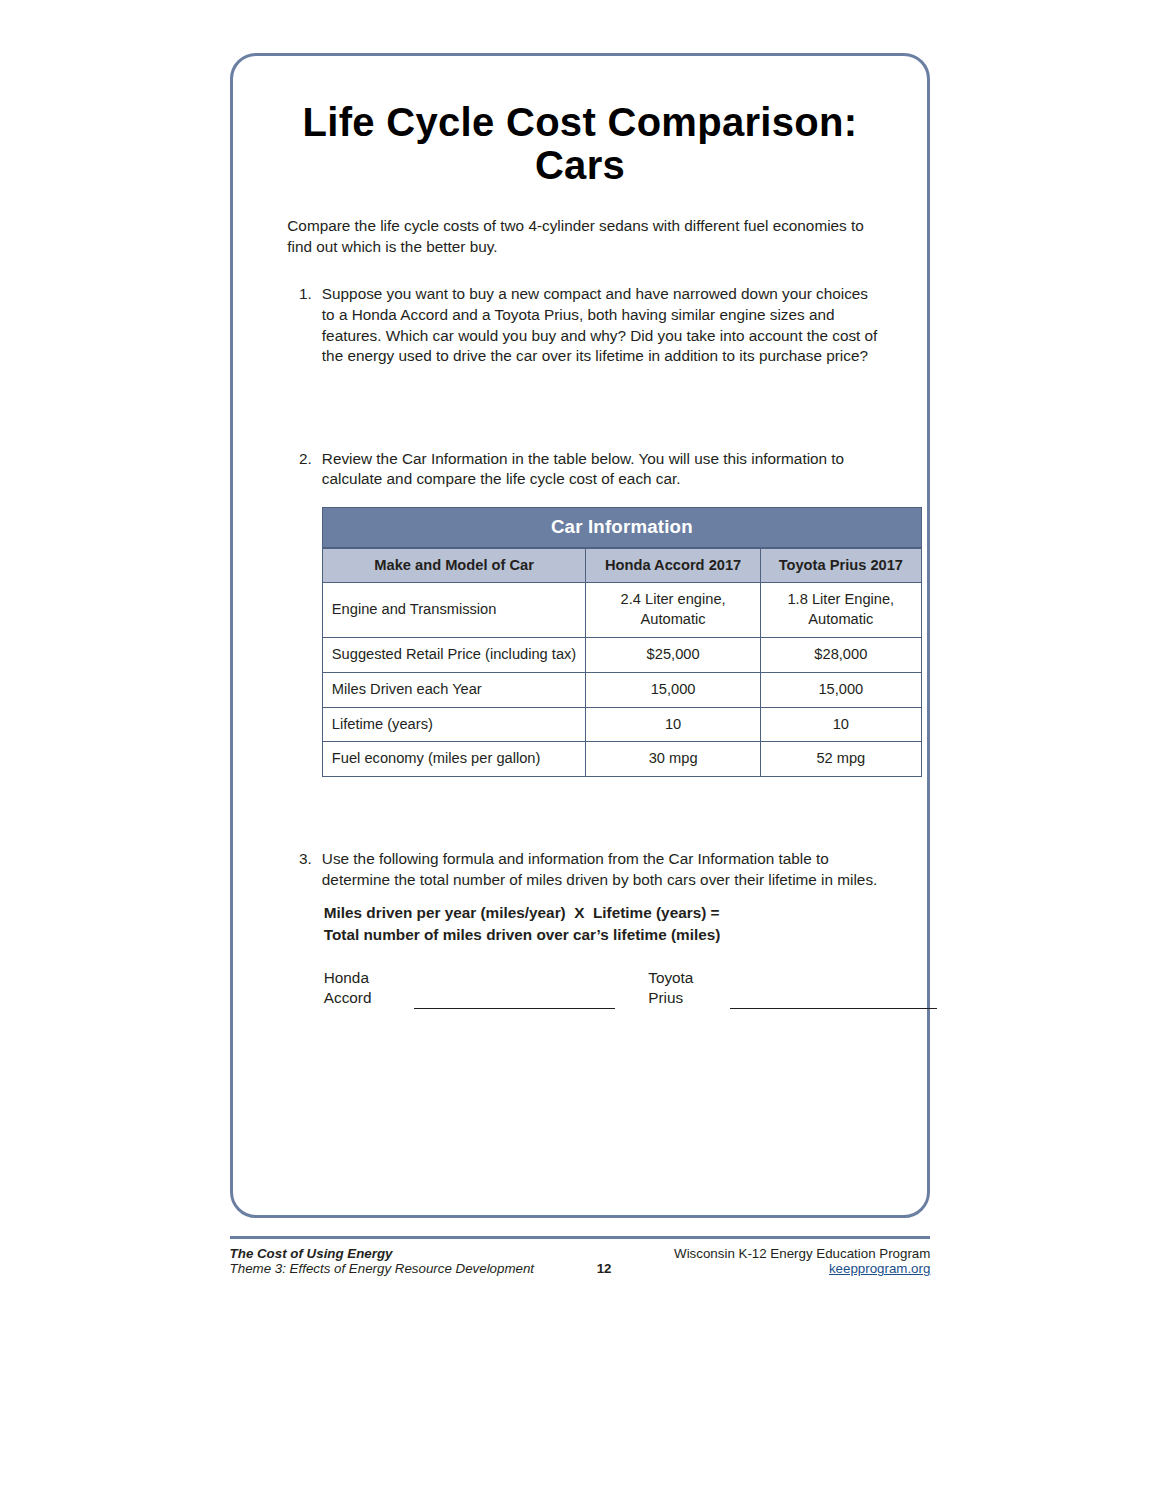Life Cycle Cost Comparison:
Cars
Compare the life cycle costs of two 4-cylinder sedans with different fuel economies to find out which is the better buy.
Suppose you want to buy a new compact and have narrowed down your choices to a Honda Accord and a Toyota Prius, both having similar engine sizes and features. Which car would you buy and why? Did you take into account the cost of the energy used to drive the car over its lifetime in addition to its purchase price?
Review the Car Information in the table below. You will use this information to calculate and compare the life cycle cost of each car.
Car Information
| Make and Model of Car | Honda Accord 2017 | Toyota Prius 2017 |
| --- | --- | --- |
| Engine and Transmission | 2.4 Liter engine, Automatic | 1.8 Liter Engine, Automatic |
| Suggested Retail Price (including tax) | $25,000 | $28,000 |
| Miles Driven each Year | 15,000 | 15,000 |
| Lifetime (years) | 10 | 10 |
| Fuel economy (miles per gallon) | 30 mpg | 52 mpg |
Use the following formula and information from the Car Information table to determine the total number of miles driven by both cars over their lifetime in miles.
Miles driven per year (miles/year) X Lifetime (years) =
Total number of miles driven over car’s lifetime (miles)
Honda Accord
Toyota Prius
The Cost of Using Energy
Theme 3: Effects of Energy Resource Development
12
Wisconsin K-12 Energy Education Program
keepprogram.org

> [Assigned task]:
Verbatim transcription needed, from the opening line of the entries above through the line containing "Compare the life cycle costs"; pictures do not belong in it.

> [Answer space]:
Life Cycle Cost Comparison:
Cars
Compare the life cycle costs of two 4-cylinder sedans with different fuel economies to find out which is the better buy.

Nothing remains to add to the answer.